Es vital configurarlo con el devenir cotidiano, con la mediación, y así ver de qué manera una obra escrita hace 200 años nos habla hoy. Puede ser el contexto que nos vincule; o la génesis intelectual del compositor mismo; o quizás sus temores. Lo importante es que debe haber una mediación, una forma de conectar con la obra a través de un recorrido previo que nos permita contar historias y tocar lo más profundo del individuo. No estamos ofreciendo solamente una obra musical, sino una experiencia única que enriquece, una pausa y que nos hace recordar lo intrínsicamente diferenciador que es el arte para el ser humano. No solamente como creación misma, sino también en su capacidad de escucha.

Ese trabajo es mancomunado, intergeneracional, en el cual músicos, profesores y melómanos debemos comprometernos. Porque de la misma manera que la música es parte cotidiana de nuestro quehacer a través de un sinnúmero de aplicaciones o dispositivos, la expectativa y capacidad de sorpresa disminuyen debido a lo predecible de las mismas.

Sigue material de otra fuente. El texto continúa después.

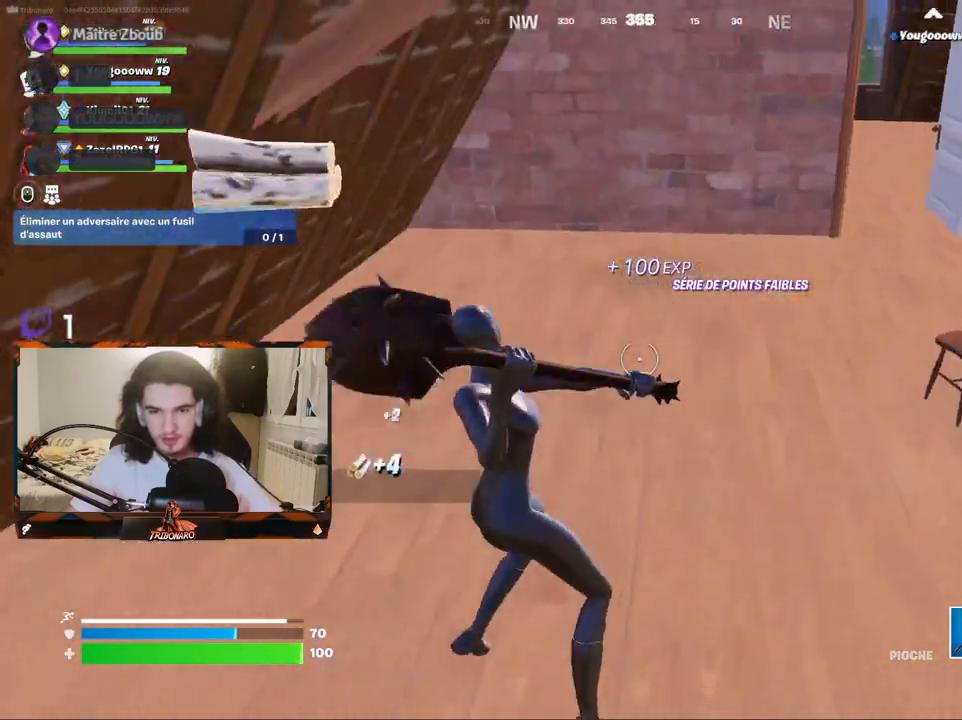
{"keys": ["z"], "mouse": [], "mouse_move": "right", "events": [[134, "q", "up"]]}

Una configuración que busca ofrecer el gusto garantizado basado en tus preferencias. ¿Dónde cabe la novedad y la sorpresa, el cambio y el quiebre con lo predecesor?

El comienzo del siglo XX fue una apertura para romper barreras, donde las vanguardias aparecieron, triunfaron, fracasaron y quedaron para siempre con nosotros. ¿Cómo? A través del diseño, bandas sonoras, publicidad y ornamentación. Porque da la impresión de que en algún momento los caminos se dividieron y olvidaron que la emocionalidad en esa música, sin importar cuán críptico fuera el mensaje, constituía lo que estaba detrás del compositor. La música no es solamente el sonido, sino todo: compositor, partitura, recepción e historia con miras a una emocionalidad y una capacidad de conmover.

En la medida que nosotros volvamos a conmovernos, volveremos a emocionar a la audiencia. De esa manera, las grandes músicas compuestas incluso hace más de 300 años serán lo suficientemente presentes y actuales, dando respuestas a una generación que ha estado expuesta quizás a uno de los traumas más difíciles del último tiempo. Lo que nos puede dar la salida es retomar esa práctica musical que siempre tuvo en las grandes ideas y en la trascendencia la posibilidad de poder quedarse en la historia de la humanidad. Y eso emociona, conmueve y crea experiencias.